Releasing precious breakfast items like the sausage burrito or the Sausage McMuffin into the wild takes away their specialness. It's the McDonald's equivalent of a participation medal. We just couldn't be bothered to get up early enough — literally the only thing that McDonald's breakfast asked us to do — to go to a place that serves food all day.

This upsetting trend calls into question other McDonald's mainstays like the Shamrock Shake or the McRib. What happens if ye olde Shamrock is served all year round instead of just in March? What if we could just order the glorious McRib whenever we wanted? These items, like McDonald's (once) cherished breakfast specialties, would lose their magic.

The switch to an all-day breakfast also nullifies the best thing Adam Sandler has ever contributed to popular culture:

If I were Adam Sandler I'd probably be upset that McDonald's desire for more money has erased the most astute and relevant observation of my career (Sandler co-wrote Big Daddy's screenplay). Alas, I am not Sandler, but I'm still not ready to live in this world of McD's all-day breakfast.

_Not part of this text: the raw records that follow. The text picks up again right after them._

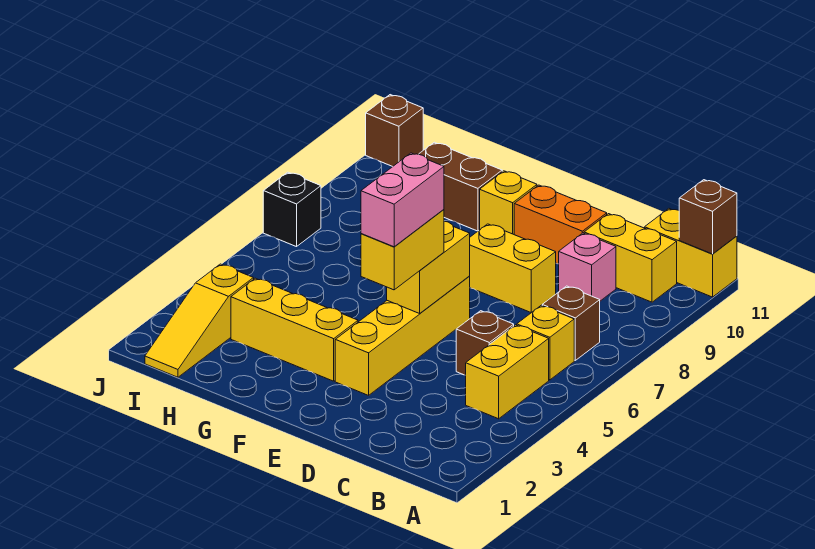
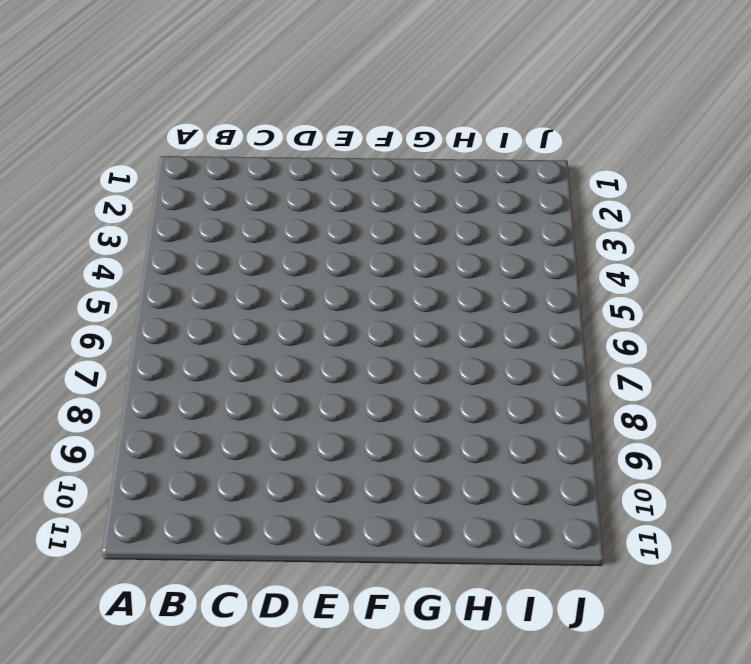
none -> yellow brick A11:B11 level 1
none -> yellow brick B4:B5 level 1
none -> yellow brick B6 level 1

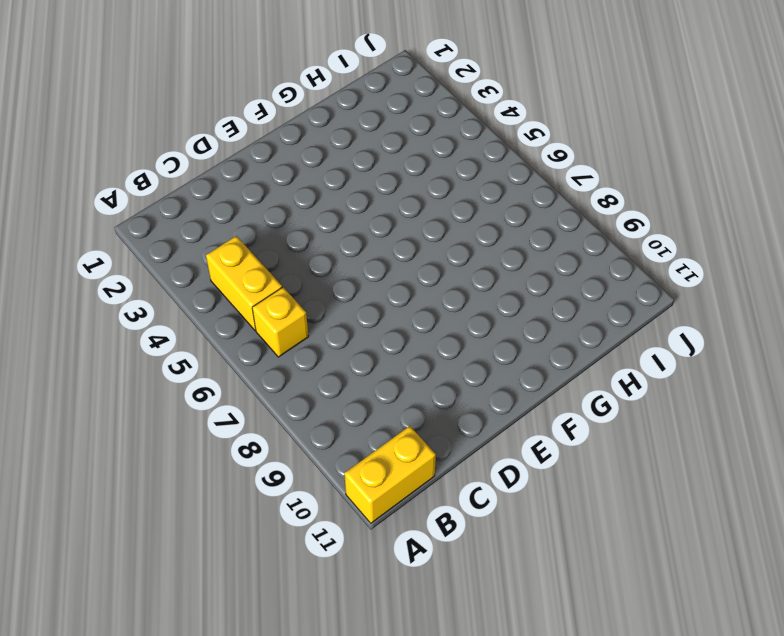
none -> brown brick B7 level 1
none -> yellow brick B10:C10 level 1
none -> brown brick C5 level 1

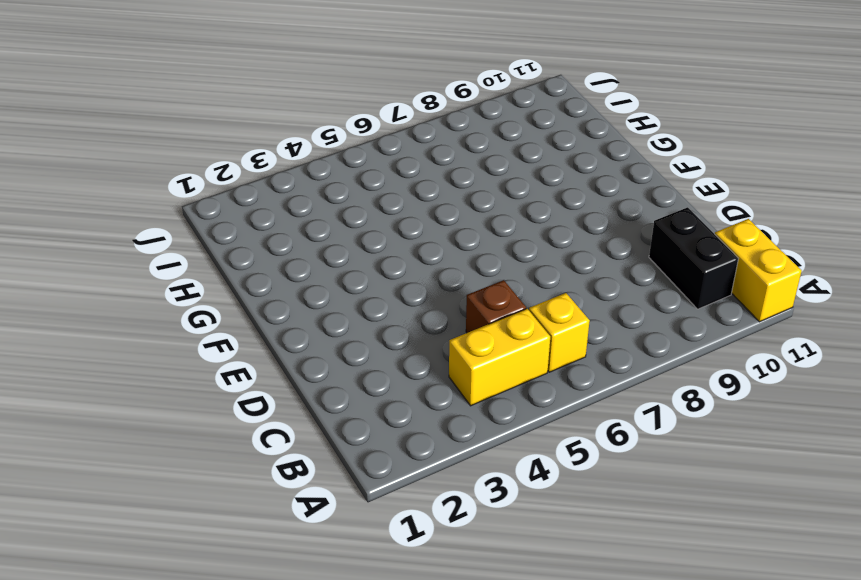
black brick B10:C10 level 1 -> yellow brick B10:C10 level 1
none -> brown brick B7 level 1
none -> pink brick C9 level 1
none -> yellow brick D8:E8 level 1

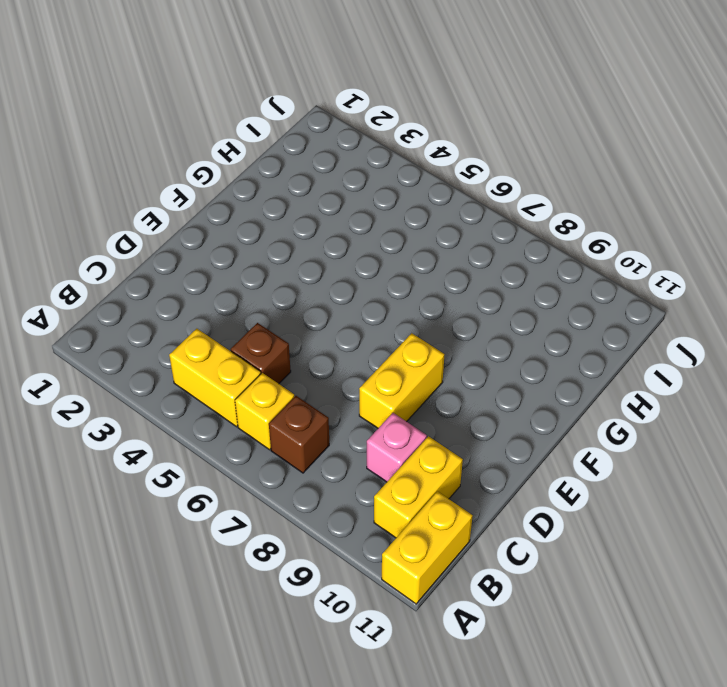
none -> orange brick D10:E10 level 1
none -> yellow brick E3:E6 level 1
none -> yellow brick F3:H3 level 1

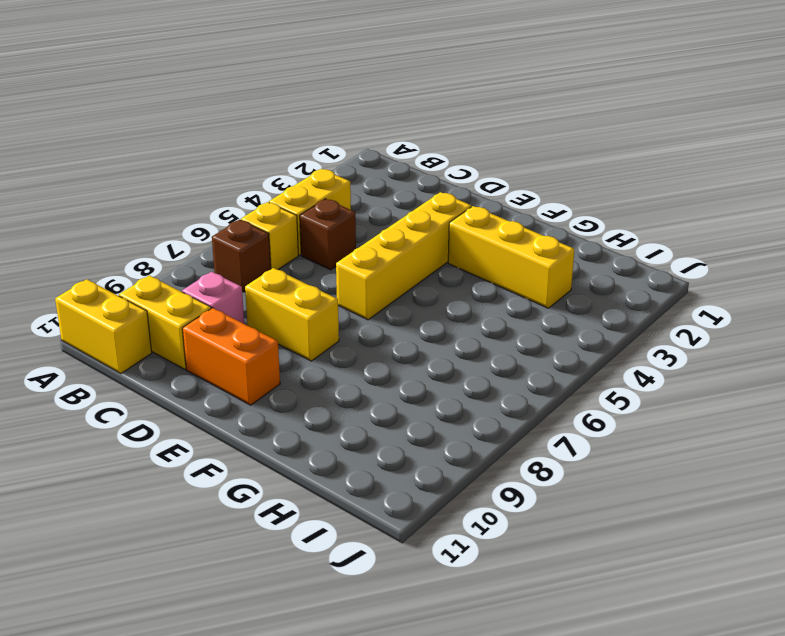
none -> yellow brick F10 level 1
none -> brown brick G10:H10 level 1
none -> yellow slope I1:I3 level 1 top 3

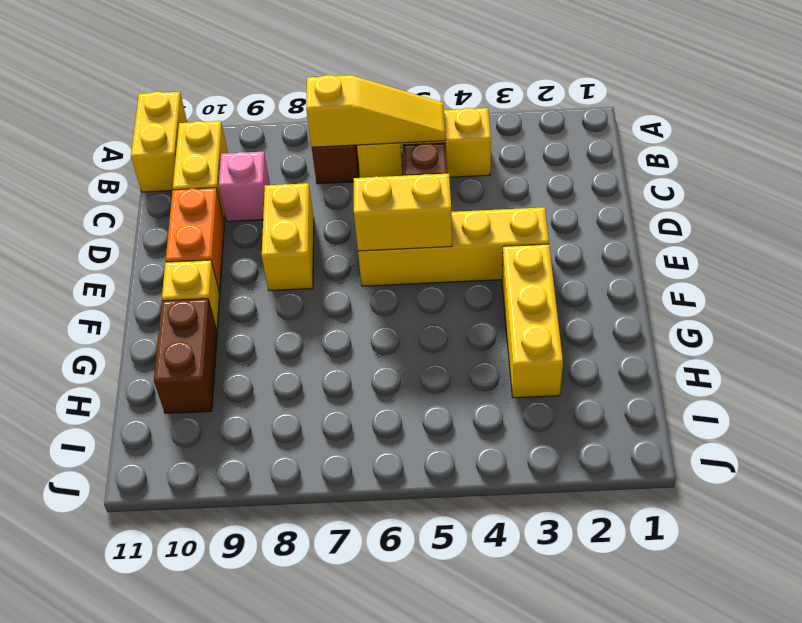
yellow slope B5:B7 level 2 top 7 -> yellow slope I1:I3 level 1 top 3
none -> black brick J7 level 1
none -> brown brick J11 level 1
none -> brown brick A11 level 2

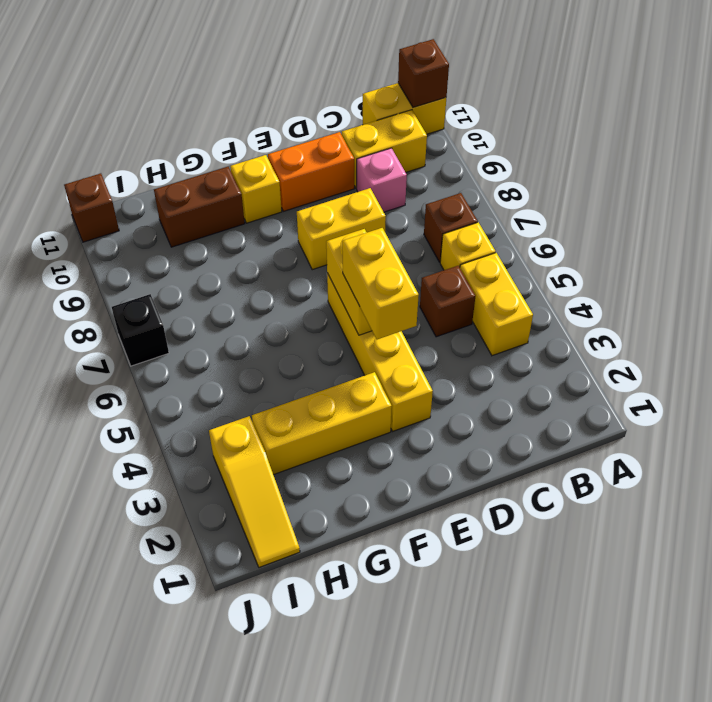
none -> pink brick E4:E5 level 4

Or: Offering all-day breakfast means that McDonald's is restoring your right to decide when you want an egg sandwich, even if that time is 2 am and you probably know better.

Some view the now-ubiquitous "breakfast for dinner" wave as an outdated culinary trend on par with throwing a fried egg on everything. That's fair, but let us not forget that these trends happened for a reason: They're delicious. It's high time McDonald's cut the shit and let us enjoy its best menu whenever we want.

I acknowledge that I'm probably biased in favor of all-day breakfast, because I grew up in suburban New Jersey where 24-hour diners are sacrosanct. In my relentlessly square youth, there was nothing more comforting than getting my friends together to eat breakfast at weird hours. No matter what time we got to the diner, breakfast sandwiches were always appropriate. They were even encouraged, because honestly, the odds that someone messes up an egg sandwich are far lower than those of getting a rubbery burger.

Once I moved away from all-hours diners and even Dunkin' Donuts, I searched for all-hours breakfast anywhere I could — and yes, that mostly meant diving into fast food. I've tried breakfast options at more drive-thrus than I care to admit (or, more accurately, more drive-thrus than I can count). McDonald's, even with its unnaturally round egg patties, still has the best breakfast by a long shot. I don't know why. Those egg patties really are the weirdest.

Related: McDonald's food is mostly trash. But McDonald's breakfast has never been trash. Holding out on us, therefore, was cruel. So yeah, breaking down the walls of set breakfast hours is a blatant cash grab. But it's also a long-overdue public service.